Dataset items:
#####
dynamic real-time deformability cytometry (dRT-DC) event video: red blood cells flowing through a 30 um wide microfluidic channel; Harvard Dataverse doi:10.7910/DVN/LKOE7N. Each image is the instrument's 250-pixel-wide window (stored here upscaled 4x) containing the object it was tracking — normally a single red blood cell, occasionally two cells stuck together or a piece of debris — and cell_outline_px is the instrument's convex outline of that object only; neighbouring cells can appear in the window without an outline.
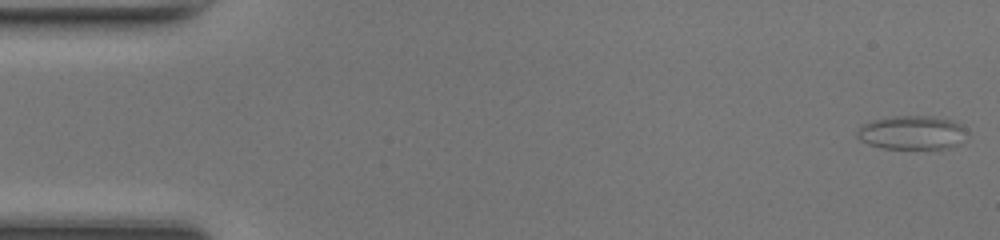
{"species": "common noctule bat (a hibernating species)", "species_latin": "Nyctalus noctula", "temperature_condition": "room temperature", "stored_images_in_passage": 48, "camera_frame_rate_fps": 3000, "um_per_image_px": 0.085, "animal": {"sex": "female", "body_mass_g": 17.0, "forearm_length_mm": 48.0}, "frame": {"image": 1, "passage_image": 1, "time_ms": 0.0, "image_size_px": [1000, 240], "cell_outline_px": [[968, 140], [952, 148], [884, 148], [868, 144], [860, 140], [856, 136], [856, 128], [860, 124], [872, 120], [892, 116], [932, 116], [952, 120], [968, 128]], "centroid_in_image_um": [77.57, 11.27], "position_along_channel_um": 7.4, "area_um2": 22.25}}
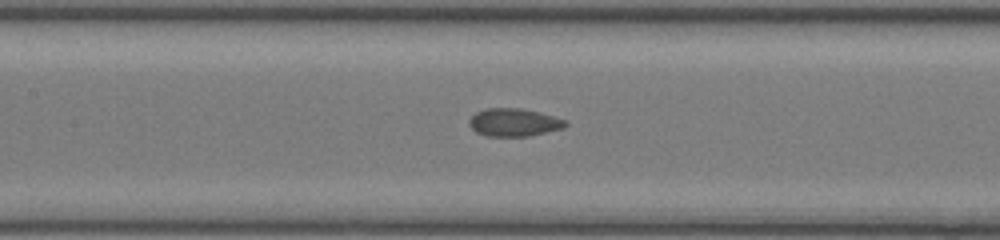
{"frame": {"image": 2, "passage_image": 22, "time_ms": 7.0, "image_size_px": [1000, 240], "cell_outline_px": [[568, 124], [564, 128], [528, 136], [484, 136], [476, 132], [468, 124], [468, 120], [476, 112], [488, 108], [520, 108], [540, 112], [568, 120]], "centroid_in_image_um": [43.7, 10.4], "position_along_channel_um": 163.7, "area_um2": 15.78}}
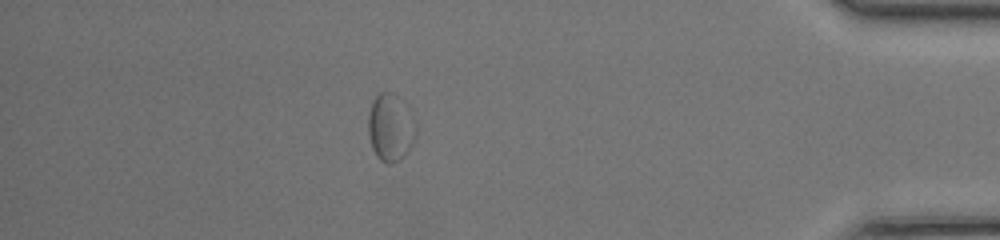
{"frame": {"image": 3, "passage_image": 42, "time_ms": 13.667, "image_size_px": [1000, 240], "cell_outline_px": [[416, 136], [408, 152], [400, 160], [392, 164], [388, 164], [380, 160], [376, 156], [372, 148], [368, 132], [368, 116], [372, 100], [380, 92], [392, 92], [412, 112], [416, 120]], "centroid_in_image_um": [33.21, 10.86], "position_along_channel_um": 402.0, "area_um2": 19.07}, "authors_computed_cell_mechanics": {"area_um2": 16.0106, "velocity_mm_per_s": 4.2911, "shape_relaxation_time_tau1_ms": null, "shape_relaxation_time_tau2_ms": 1.0174, "deformation_change_tau1": null, "deformation_change_tau2": 0.0646}}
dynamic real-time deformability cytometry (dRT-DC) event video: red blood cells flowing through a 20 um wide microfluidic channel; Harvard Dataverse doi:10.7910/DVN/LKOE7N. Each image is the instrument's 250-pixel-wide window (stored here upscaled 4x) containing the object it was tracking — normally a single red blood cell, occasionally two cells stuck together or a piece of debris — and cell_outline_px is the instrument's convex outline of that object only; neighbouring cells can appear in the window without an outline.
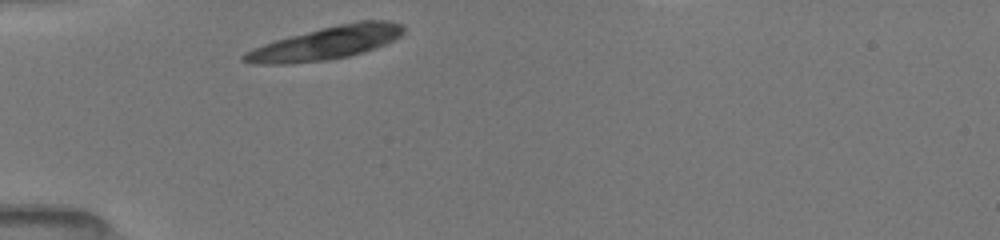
#####
Give all the entries again exactly, dropping each picture.

dynamic real-time deformability cytometry (dRT-DC) event video: red blood cells flowing through a 30 um wide microfluidic channel; Harvard Dataverse doi:10.7910/DVN/LKOE7N. Each image is the instrument's 250-pixel-wide window (stored here upscaled 4x) containing the object it was tracking — normally a single red blood cell, occasionally two cells stuck together or a piece of debris — and cell_outline_px is the instrument's convex outline of that object only; neighbouring cells can appear in the window without an outline.
{"species": "common noctule bat (a hibernating species)", "species_latin": "Nyctalus noctula", "temperature_condition": "room temperature", "stored_images_in_passage": 48, "camera_frame_rate_fps": 3000, "um_per_image_px": 0.085, "animal": {"sex": "female", "body_mass_g": 17.0, "forearm_length_mm": 48.0}, "frame": {"image": 1, "passage_image": 1, "time_ms": 0.0, "image_size_px": [1000, 240], "cell_outline_px": [[968, 140], [952, 148], [884, 148], [868, 144], [860, 140], [856, 136], [856, 128], [860, 124], [872, 120], [892, 116], [932, 116], [952, 120], [968, 128]], "centroid_in_image_um": [77.57, 11.27], "position_along_channel_um": 7.4, "area_um2": 22.25}}
{"frame": {"image": 2, "passage_image": 22, "time_ms": 7.0, "image_size_px": [1000, 240], "cell_outline_px": [[568, 124], [564, 128], [528, 136], [484, 136], [476, 132], [468, 124], [468, 120], [476, 112], [488, 108], [520, 108], [540, 112], [568, 120]], "centroid_in_image_um": [43.7, 10.4], "position_along_channel_um": 163.7, "area_um2": 15.78}}
{"frame": {"image": 3, "passage_image": 42, "time_ms": 13.667, "image_size_px": [1000, 240], "cell_outline_px": [[416, 136], [408, 152], [400, 160], [392, 164], [388, 164], [380, 160], [376, 156], [372, 148], [368, 132], [368, 116], [372, 100], [380, 92], [392, 92], [412, 112], [416, 120]], "centroid_in_image_um": [33.21, 10.86], "position_along_channel_um": 402.0, "area_um2": 19.07}, "authors_computed_cell_mechanics": {"area_um2": 16.0106, "velocity_mm_per_s": 4.2911, "shape_relaxation_time_tau1_ms": null, "shape_relaxation_time_tau2_ms": 1.0174, "deformation_change_tau1": null, "deformation_change_tau2": 0.0646}}
dynamic real-time deformability cytometry (dRT-DC) event video: red blood cells flowing through a 20 um wide microfluidic channel; Harvard Dataverse doi:10.7910/DVN/LKOE7N. Each image is the instrument's 250-pixel-wide window (stored here upscaled 4x) containing the object it was tracking — normally a single red blood cell, occasionally two cells stuck together or a piece of debris — and cell_outline_px is the instrument's convex outline of that object only; neighbouring cells can appear in the window without an outline.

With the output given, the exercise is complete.